Sabato 25 aprile, alle ore 18:00, lo spazio incontri della Fiera dei Librai ha ospitato la cerimonia conclusiva della 42esima edizione del Premio Nazionale di Narrativa Bergamo. A trionfare quest’anno è stato Alcide Pierantozzi con Lo sbilico (Einaudi), che si è aggiudicato il primo posto raccogliendo 45 preferenze dalla giuria. A seguire, la classifica ha visto un secondo posto a pari merito per Monica Pareschi con Inverness (Polidoro) e Rosa Matteucci con Cartagloria (Adelphi). Al terzo posto si è posizionato Enrico Terrinoni con A beautiful nothing (Edizioni di Atlantide), seguito da Eugenio Baroncelli con Il cielo più pietoso è quello vuoto (Sellerio), che ha chiuso la cinquina.

LA SERATA – La cerimonia è stata aperta dai saluti istituzionali del Presidente del Premio, Massimo Rocchi. Nel suo intervento ha rivendicato con orgoglio la longevità del concorso letterario – uno dei più antichi d’Italia – ringraziando i soci e gli sponsor che ne garantiscono la continuità e l’indipendenza. Uno degli aspetti ribaditi durante la serata è l’impatto socioculturale del premio, garantito dalla composizione eterogenea della sua Giuria Popolare. Oltre ai lettori estratti da tutta Italia e ai gruppi delle scuole, un ruolo di grande rilevanza è ricoperto dai gruppi di lettura all’interno del carcere di Bergamo (la Casa Circondariale): i detenuti partecipano infatti attivamente ai laboratori sui testi in cinquina, pubblicando le loro recensioni sulla rivista Spazio – Diario aperto dalla prigione e contribuendo al verdetto finale.

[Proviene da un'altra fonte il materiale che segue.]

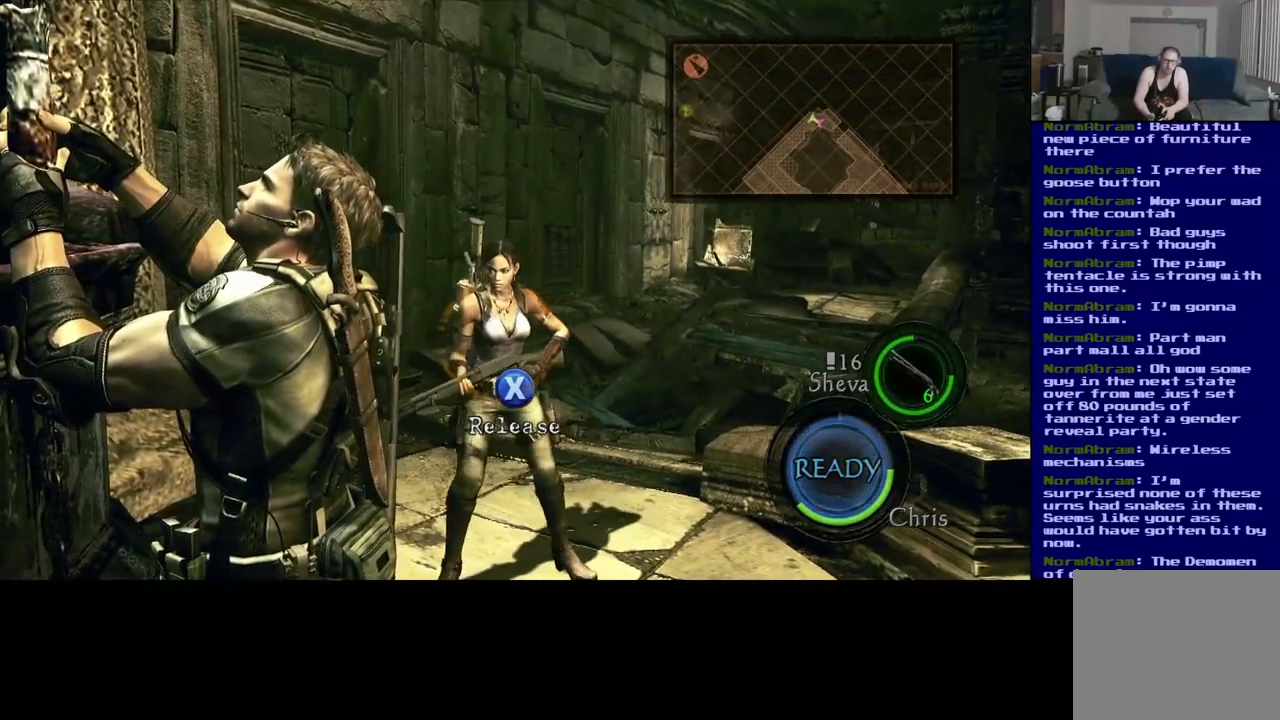
{"buttons": [], "left_stick": "center", "right_stick": "left", "events": [[300, "right_stick", "center"], [384, "right_stick", "left"]]}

LE INTERVISTE DI UNIBG ONAIR – La nostra redazione era presente in Fiera e al termine della cerimonia ha intercettato il vincitore e due dei finalisti per approfondire i temi centrali delle loro opere a partire dalle suggestioni emerse durante gli incontri. Ai nostri microfoni Alcide Pierantozzi ha ammesso ironicamente di aver vissuto la competizione senza ansia grazie agli stabilizzatori d’umore, e ha smentito categoricamente il mito della “scrittura terapeutica”. Citando Leopardi, ha definito la scrittura come un “ultimo quasi rifugio” per sublimare il terrore assoluto della malattia psichiatrica. Pierantozzi ha inoltre sottolineato come il suo obiettivo sia combattere il cuore dello stigma sociale, dimostrando che chi soffre di questi disturbi è una persona pienamente funzionale, e auspicando che la società impari a riconoscere clinicamente la malattia anziché derubricarla a semplice “cattiveria” o disfunzione comportamentale. Con Monica Pareschi abbiamo analizzato quella “paura di vivere” che immobilizza le protagoniste dei suoi racconti. Pareschi ha inquadrato questa immobilità nella nostra epoca poco eroica, in cui si vive isolati dietro gli schermi e le relazioni interpersonali (persino un semplice bacio) implicano rischi percepiti come insormontabili. Sulla questione dei non detti e delle ellissi narrative, ha chiarito di non temere i fraintendimenti: la letteratura è una materia fluida, l’autore è solo un “messaggero” attraversato dalla storia, e il lettore ha il diritto di riempire i vuoti creando le proprie interpretazioni. Infine Enrico Terrinoni ci ha raccontato del salto dalla saggistica accademica alla narrativa. Terrinoni ha ricordato come la spinta creativa sia nata durante un’esperienza universitaria in cui veniva richiesto agli studenti di “entrare” fisicamente nelle opere, come l’Amleto, rendendo la creatività un vero strumento d’indagine. Inoltre, ispirandosi al suo lavoro di traduttore di James Joyce, ha rivelato di aver disseminato il suo romanzo di errori volontari (matematici, fisici e sui personaggi): veri e propri “portali della scoperta” pensati per sfidare apertamente il lettore.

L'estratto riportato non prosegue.